2人の距離(星海視点)


星海光来の目

星海が苗字名前を知ったのは、中学校生活も半ばを過ぎた頃だった。
一緒にいた部活仲間の昼神幸郎が、突然そばを通った彼女を呼び止め星海に紹介したのだ。なんでも小学校からの知り合いだと言う。
もちろん以前から名前くらいは知っていたが、彼女個人をはっきり意識したのはこの時が初めてだった。彼女は星海と幸郎に挟まれて居心地が悪そうな様子で言葉を交わす。どこか警戒しているようにも思えた。それ以来、星海と名前は時折言葉を交わすようになった。一度存在を意識すると目にとまるようになるもので、幸郎と名前が一緒にいると星海はつい様子を伺ってしまう。

紹介するような間柄のはずの2人の様子は、どうにも仲良しだとは思えなかった。幸郎が言うには、小学生の頃にお互いの家を行き来していたくらいの関係性らしいが、それにしては名前の態度には距離があるように思える。しかし星海はそれを深く追求することなく、「まぁ、あいつ暗かったしな!」と1人結論づけて、友人が増えたことをすんなりと受け入れたのだった。
そういう割り切りの良さが星海の持ち味だった。

そんな懐かしい記憶を思い出したのは、現在の二人の様子を目の当たりにしたからに他ならない。

高校生になって急に距離が縮まったというか、幸郎によって縮められたというべきか、名前は幸郎の隣にいても、おどおどすることは無くなった。

今なんかは、幸郎に後ろから抱え込まれるようにして二人で名前のスマホを覗き込んでいる。

「それでね、この後にコタロウちゃんがコロンってお腹見せてくれるの」
「はは、ホントだ。名前ちゃんに甘いよねコタロウ」

それはお前もだろ、と言わないのは武士の情けのようなものだった。
最近の様子を見るに、2人の間のわだかまりのようなものは解消されたんだと察することができた。問題があるとすれば、二人が何故だか星海の前ではベタベタするということだ。

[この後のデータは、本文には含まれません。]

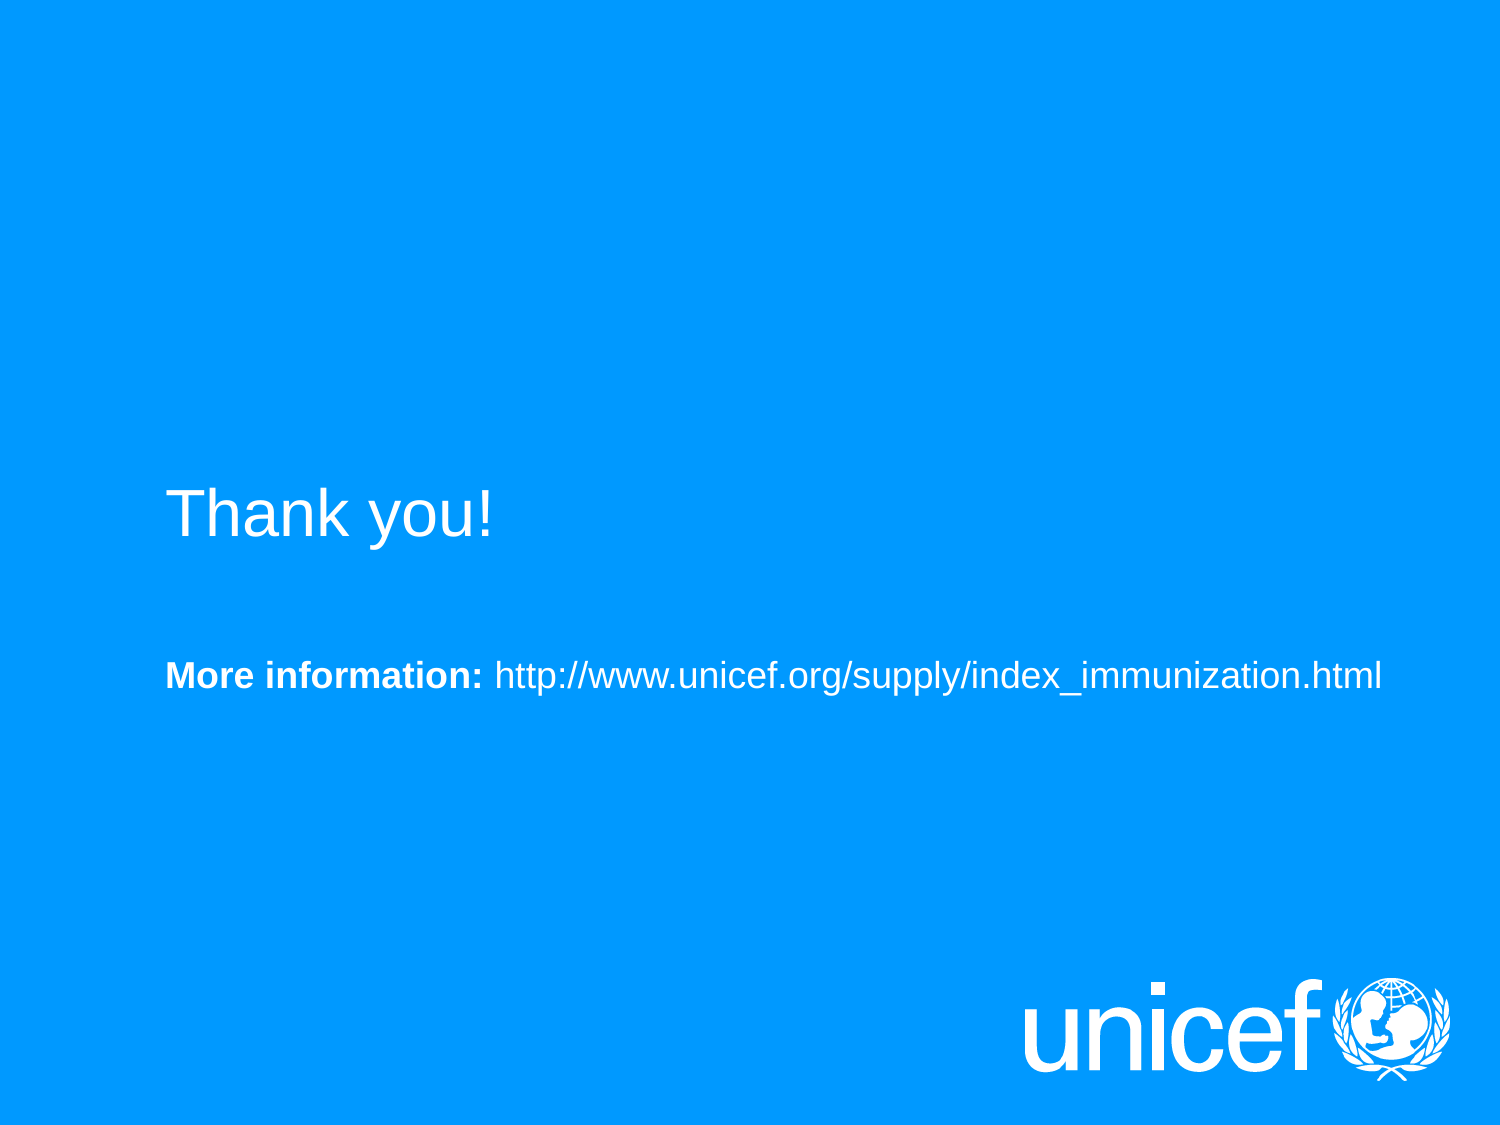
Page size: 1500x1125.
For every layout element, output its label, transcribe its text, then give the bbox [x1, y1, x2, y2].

subtitle Thank you! More information: http://www.unicef.org/supply/index_immunization.html [149, 462, 1451, 638]
picture [1025, 978, 1450, 1081]
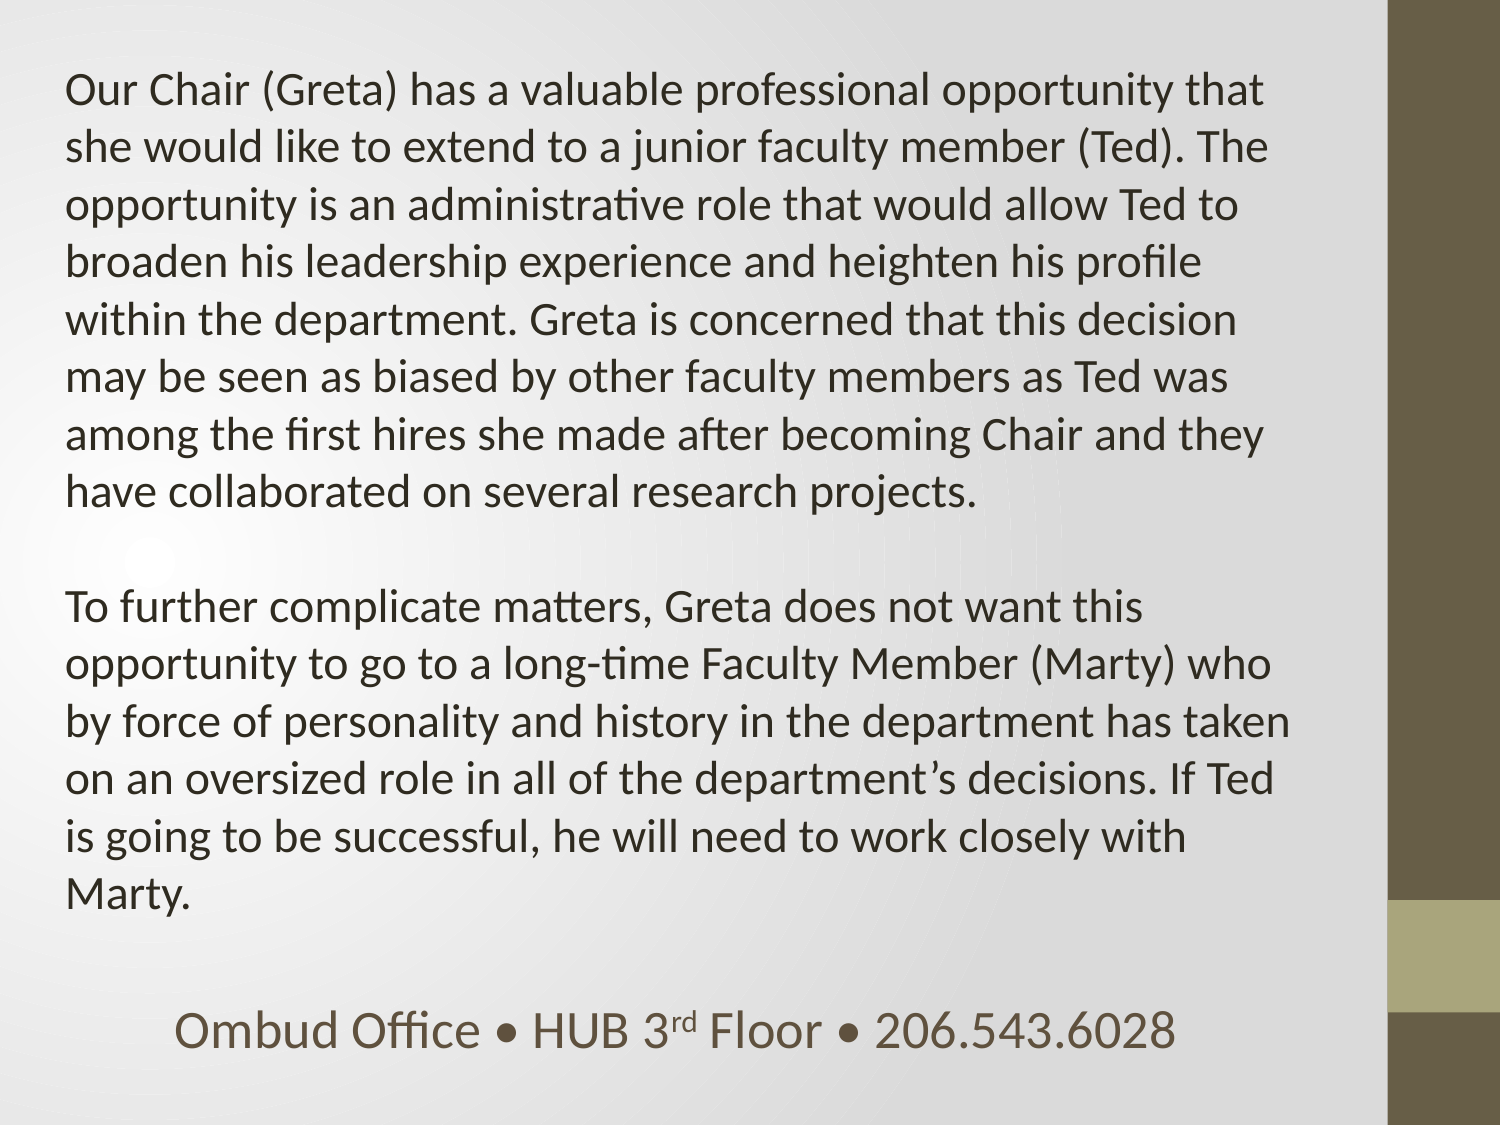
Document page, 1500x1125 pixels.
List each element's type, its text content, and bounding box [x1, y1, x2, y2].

text_box Our Chair (Greta) has a valuable professional opportunity that she would like to extend to a junior faculty member (Ted). The opportunity is an administrative role that would allow Ted to broaden his leadership experience and heighten his profile within the department. Greta is concerned that this decision may be seen as biased by other faculty members as Ted was among the first hires she made after becoming Chair and they have collaborated on several research projects. To further complicate matters, Greta does not want this opportunity to go to a long-time Faculty Member (Marty) who by force of personality and history in the department has taken on an oversized role in all of the department’s decisions. If Ted is going to be successful, he will need to work closely with Marty. Ombud Office • HUB 3rd Floor • 206.543.6028 [49, 49, 1325, 1125]
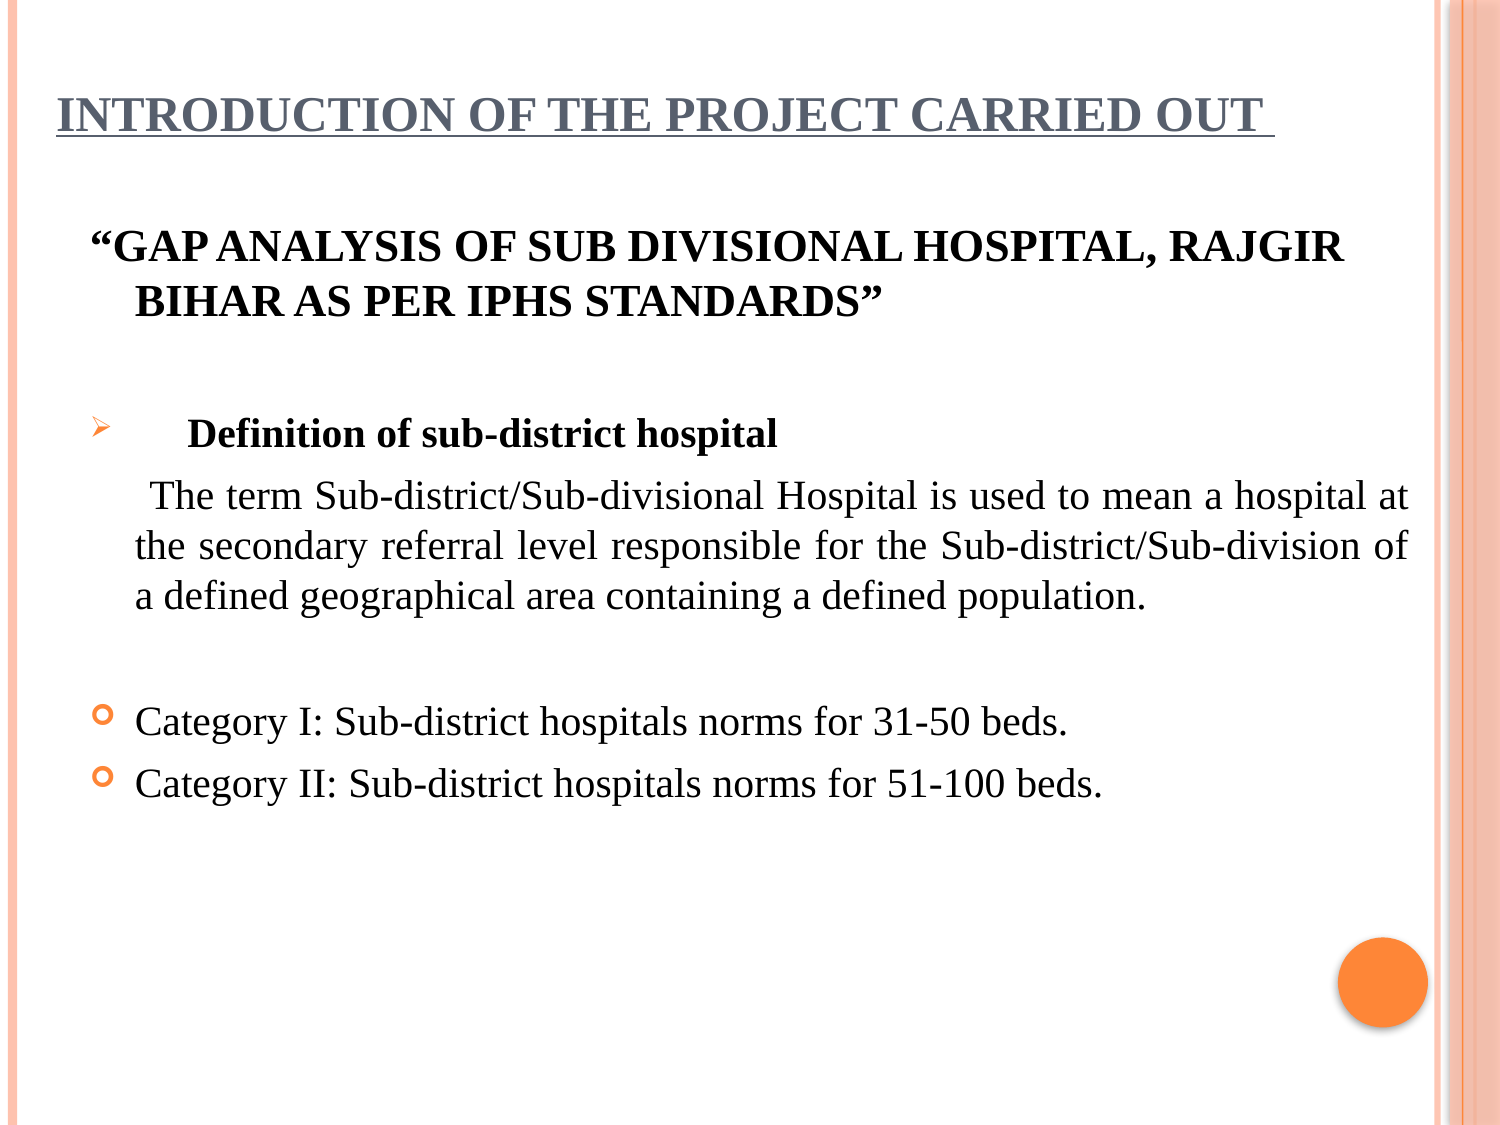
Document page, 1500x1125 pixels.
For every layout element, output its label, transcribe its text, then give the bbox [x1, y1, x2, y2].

list “GAP ANALYSIS OF SUB DIVISIONAL HOSPITAL, RAJGIR BIHAR AS PER IPHS STANDARDS” Definition of sub-district hospital The term Sub-district/Sub-divisional Hospital is used to mean a hospital at the secondary referral level responsible for the Sub-district/Sub-division of a defined geographical area containing a defined population. Category I: Sub-district hospitals norms for 31-50 beds. Category II: Sub-district hospitals norms for 51-100 beds. [75, 208, 1425, 1047]
title INTRODUCTION OF THE PROJECT CARRIED OUT [41, 45, 1300, 149]
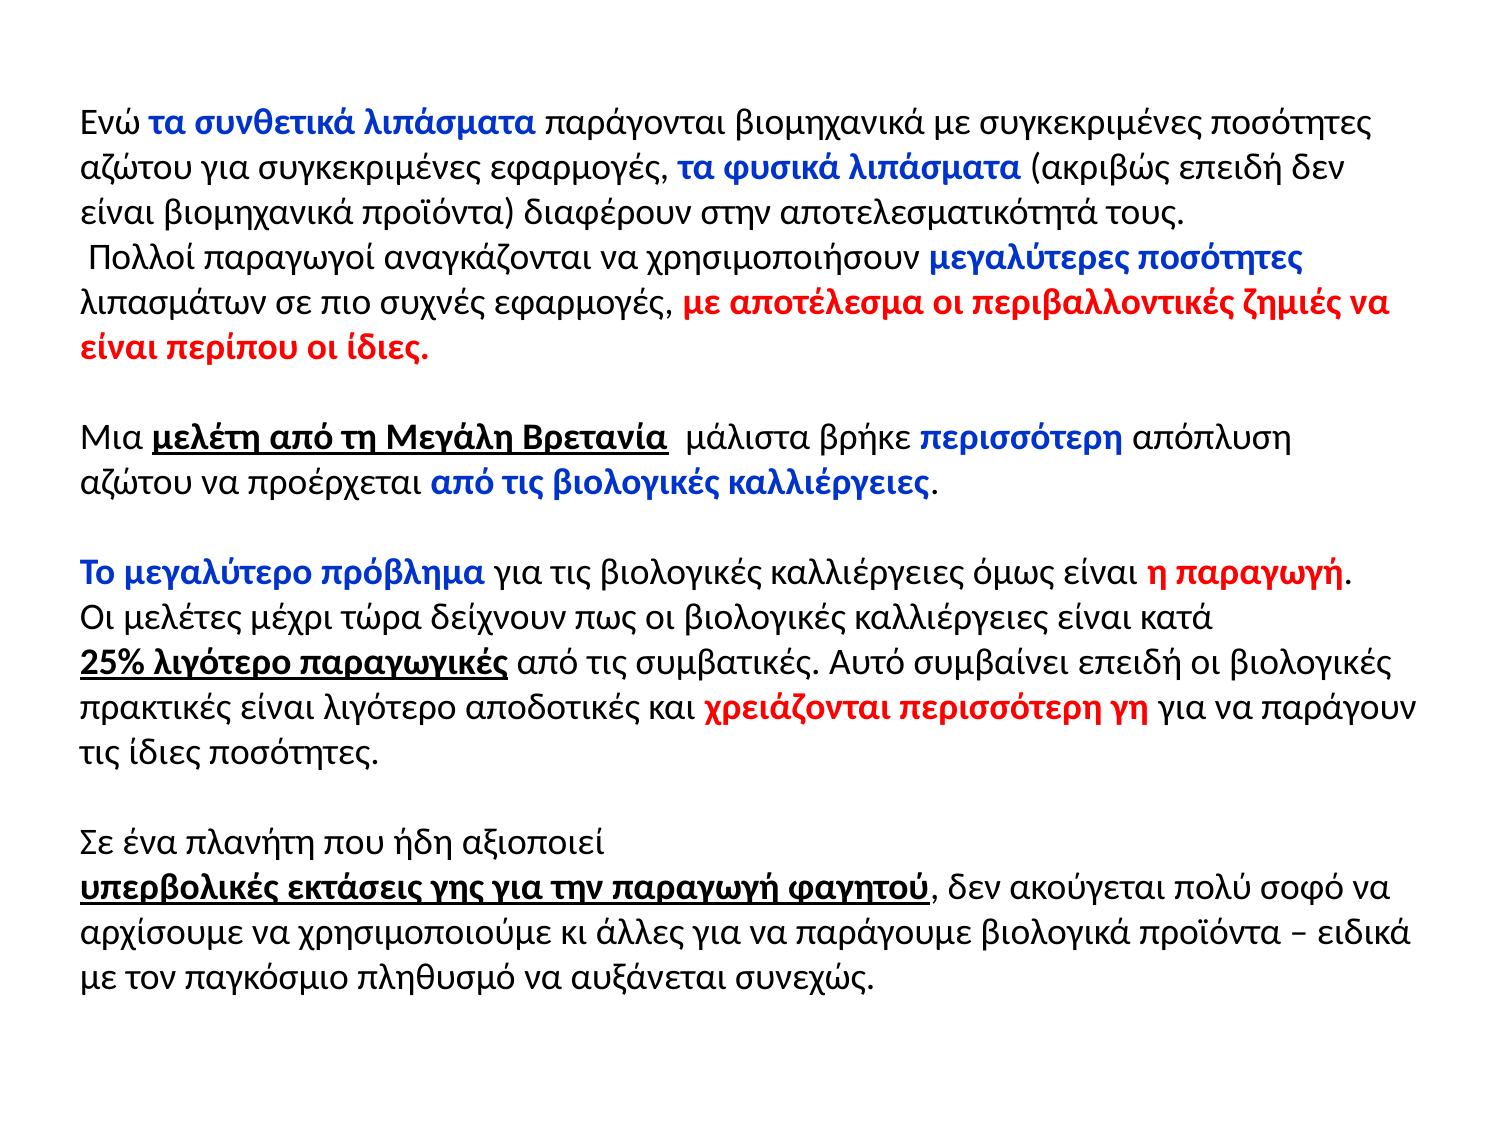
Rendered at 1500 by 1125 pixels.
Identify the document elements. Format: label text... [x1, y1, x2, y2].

text_box Ενώ τα συνθετικά λιπάσματα παράγονται βιομηχανικά με συγκεκριμένες ποσότητες αζώτου για συγκεκριμένες εφαρμογές, τα φυσικά λιπάσματα (ακριβώς επειδή δεν είναι βιομηχανικά προϊόντα) διαφέρουν στην αποτελεσματικότητά τους. Πολλοί παραγωγοί αναγκάζονται να χρησιμοποιήσουν μεγαλύτερες ποσότητες λιπασμάτων σε πιο συχνές εφαρμογές, με αποτέλεσμα οι περιβαλλοντικές ζημιές να είναι περίπου οι ίδιες. Μια μελέτη από τη Μεγάλη Βρετανία μάλιστα βρήκε περισσότερη απόπλυση αζώτου να προέρχεται από τις βιολογικές καλλιέργειες. Το μεγαλύτερο πρόβλημα για τις βιολογικές καλλιέργειες όμως είναι η παραγωγή. Οι μελέτες μέχρι τώρα δείχνουν πως οι βιολογικές καλλιέργειες είναι κατά 25% λιγότερο παραγωγικές από τις συμβατικές. Αυτό συμβαίνει επειδή οι βιολογικές πρακτικές είναι λιγότερο αποδοτικές και χρειάζονται περισσότερη γη για να παράγουν τις ίδιες ποσότητες. Σε ένα πλανήτη που ήδη αξιοποιεί υπερβολικές εκτάσεις γης για την παραγωγή φαγητού, δεν ακούγεται πολύ σοφό να αρχίσουμε να χρησιμοποιούμε κι άλλες για να παράγουμε βιολογικά προϊόντα – ειδικά με τον παγκόσμιο πληθυσμό να αυξάνεται συνεχώς. [65, 89, 1436, 1005]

その他の人間の前であからさまに距離が近いことはそれほどないように思う、2人の中で無意識の線引きがあるのかもしれないが、星海がそれを許容したり許可した覚えは無かった。

「おい…俺の前でいちゃつくなっつってんだろ!!」
「わ!ほ、星海くんごめんね」
「気にしなくていいよ名前ちゃん」
「気にしろ!お前は特に気にしろ!」

おそらく一時的な効果しかない言葉を叫びながら、星海はマジでやめくれと願うのだった。